The database schema is
CREATE TABLE sites
(
site_id INTEGER PRIMARY KEY AUTOINCREMENT,
netloc TEXT UNIQUE NOT NULL,
last_visited REAL DEFAULT 0,
crawl_rate REAL DEFAULT 2,
crawl_frequency REAL DEFAULT 604800,
robots_txt TEXT DEFAULT 0,
robots_last_fetch REAL DEFAULT 0,
allow_all NUMERIC DEFAULT 0,
disallow_all NUMERIC DEFAULT 0,
active NUMERIC DEFAULT 0
)
CREATE TABLE urls
(
url_id INTEGER PRIMARY KEY AUTOINCREMENT,
site_id INTEGER REFERENCES sites (id) NOT NULL,
scheme TEXT NOT NULL,
path TEXT NOT NULL,
last_visited REAL DEFAULT 0,
UNIQUE( site_id, scheme, path)
)
As you can probably, guess, this is for a web crawler.

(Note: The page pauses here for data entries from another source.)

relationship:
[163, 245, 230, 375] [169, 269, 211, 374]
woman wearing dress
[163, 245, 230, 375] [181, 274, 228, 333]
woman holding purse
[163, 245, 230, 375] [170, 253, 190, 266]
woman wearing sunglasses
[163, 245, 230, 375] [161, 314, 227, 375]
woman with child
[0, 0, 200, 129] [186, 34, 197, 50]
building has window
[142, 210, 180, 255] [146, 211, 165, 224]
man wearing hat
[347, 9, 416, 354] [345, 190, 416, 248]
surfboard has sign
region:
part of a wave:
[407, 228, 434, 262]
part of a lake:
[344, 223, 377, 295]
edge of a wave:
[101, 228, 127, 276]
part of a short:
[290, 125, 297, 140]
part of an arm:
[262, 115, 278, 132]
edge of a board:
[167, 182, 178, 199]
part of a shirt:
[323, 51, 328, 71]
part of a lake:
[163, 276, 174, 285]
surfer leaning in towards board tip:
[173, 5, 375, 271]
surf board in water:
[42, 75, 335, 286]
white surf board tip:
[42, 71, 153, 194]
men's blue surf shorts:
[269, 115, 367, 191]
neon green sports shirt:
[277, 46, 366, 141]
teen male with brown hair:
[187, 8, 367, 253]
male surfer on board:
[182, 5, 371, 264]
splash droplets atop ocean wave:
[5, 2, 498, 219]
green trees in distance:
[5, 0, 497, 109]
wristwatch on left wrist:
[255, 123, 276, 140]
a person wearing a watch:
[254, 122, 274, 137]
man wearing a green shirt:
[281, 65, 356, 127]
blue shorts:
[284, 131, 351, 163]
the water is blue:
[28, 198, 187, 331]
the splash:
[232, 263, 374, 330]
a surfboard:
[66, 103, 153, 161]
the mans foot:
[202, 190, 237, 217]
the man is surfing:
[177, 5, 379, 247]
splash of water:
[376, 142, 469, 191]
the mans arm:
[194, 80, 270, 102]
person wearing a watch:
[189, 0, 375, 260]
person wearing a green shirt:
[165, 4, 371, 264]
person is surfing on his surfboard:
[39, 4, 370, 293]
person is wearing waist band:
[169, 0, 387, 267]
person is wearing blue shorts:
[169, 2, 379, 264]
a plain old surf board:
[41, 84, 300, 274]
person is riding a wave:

I want to get N of the sites that have crawlable urls associated with them and all of the
aforementioned urls. A url is crawlable if url.last_visited + site.crawl_frequency < current_time
where current_time comes from pythons time.time()
function. What I'm looking for will probably begin with something like:
SELECT s.*, u.* FROM sites s, urls u ON s.site_id = u.site_id ...
Beyond that all I can think is that GROUP BY
might have some role to play.